While Bee was still able to make sense, she’d told Edward many things: that she was afraid; that she wasn’t afraid; that she was too old to die young, it wasn’t even romantic; that she loved him; that she feared the darkness; that she feared the silence—but she wouldn’t be able to sense them, right? She didn’t know which was scarier: the absence of consciousness forever, or the haunting possibility of eternal consciousness. Sometimes she came awake and spoke without opening her eyes, as if to try out the darkness. Once she said, “Am I dead yet?”
He readied himself for an outburst of anger that never happened. So he became angry for her and tried not to show it in her presence. It was a hazardous balancing act; they ought to give lessons in this, he thought. Whenever he could, he went down to the basement to vent, or just to tremble with fury and terror.
This was where Bee’s ex, Bruce, once had a woodworking shop, and Edward now had his home laboratory. There was a toilet and a slop sink down there, a metal cabinet for supplies, a small refrigerator for snacks and some of his specimens—“Now, don’t become absentminded, dear,” Bee used to say—and an old studio bed for naps or daydreaming.
Bruce’s weekend hobby had produced various small household items, like fish- and frog-shaped trivets and a box for the television remote controls. He had taken all of his tools with him when he left, but not the long table that Bee had found on one of her flea market jaunts, and bought for him from a vendor who was moving to Florida.
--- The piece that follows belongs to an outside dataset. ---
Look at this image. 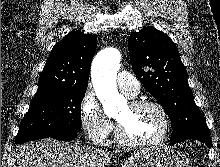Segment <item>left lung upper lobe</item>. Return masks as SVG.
<instances>
[{"instance_id":"obj_1","label":"left lung upper lobe","mask_w":220,"mask_h":167,"mask_svg":"<svg viewBox=\"0 0 220 167\" xmlns=\"http://www.w3.org/2000/svg\"><path fill=\"white\" fill-rule=\"evenodd\" d=\"M132 69L171 120V141L210 136L194 102L187 72L174 42L153 27L133 32L128 44Z\"/></svg>"}]
</instances>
Edward had appropriated it for his lab equipment. Once in a while, when Julie and Nick were still in school, he’d invited them downstairs to do simple experiments, for homework or just for fun. They sprouted lima beans in damp cotton, and grew bread mold that they examined under the microscope, along with hairs plucked from their own heads. It was during these sessions that Nick first let down his guard and began to communicate with Edward. Julie, he remembered, had freaked out at the magnification of her split ends.
After the kids grew up and moved out, Bee offered Edward the use of one of their bedrooms as his lab, but he preferred the quiet and seclusion of the basement. “It’s more peaceful down there,” he’d told her. “It’s spookier, too,” she said. “I just hope some guy with a bolt through his neck doesn’t come thumping up the stairs one day.” But it was always only Edward, rubbing his eyes, looking for her company, for a drink or a cup of coffee.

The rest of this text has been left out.